I gripped my head as I realised. ‘You’ve not been undertaking Operation Squirrel at all, have you? You’ve been off gallivanting with the enemy: Amos Ames.’

‘So what … so what if I have? He’s not the enemy, anyway, he’s just under suspicion, that’s all.’

‘So what? Gladys, I went and got a real job as a Hollywood executive because of you. This was your idea, and now you’re saying … wait, are you saying you’ve fallen in love with Amos or something?’

Gladys crossed her arms. ‘I wouldn’t exactly say that …’

‘How could you, Gladys? I’ve been working really hard and you’ve basically compromised the whole operation. He could be in on the whole thing, remember. That’s what you said. What about the squirrels? They’re the ones who will suffer. Mr Nutty McNutnut too—what if he’s confiscated from me?’

‘Oh, come on, Grace. You’re taking this a bit far, don’t you …’

I flung my blanket over my head and turned away from Gladys. ‘Forget it, Gladys. I will solve the mystery alone. You know, I’m starting to think maybe you were right all along. Maybe it was Amos. Maybe there isn’t such a thing as—’

‘That’s enough. You don’t know him, Grace.’

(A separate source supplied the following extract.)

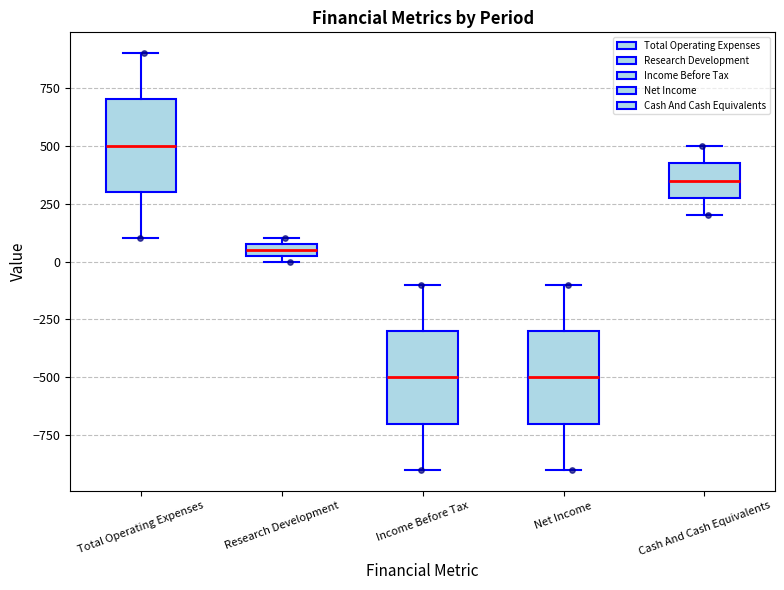

Which box has the highest median line?

Total Operating Expenses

‘Fine, then tomorrow’s the day, isn’t it?’


That night I barely slept. I couldn’t believe the cheek of Gladys. I’d been working my arse off to gather information and the whole time she was smooching with the enemy. There was no way I was losing this one though. Playing piano on my leaving performance was not an option; my Columbo speech was going to be epic.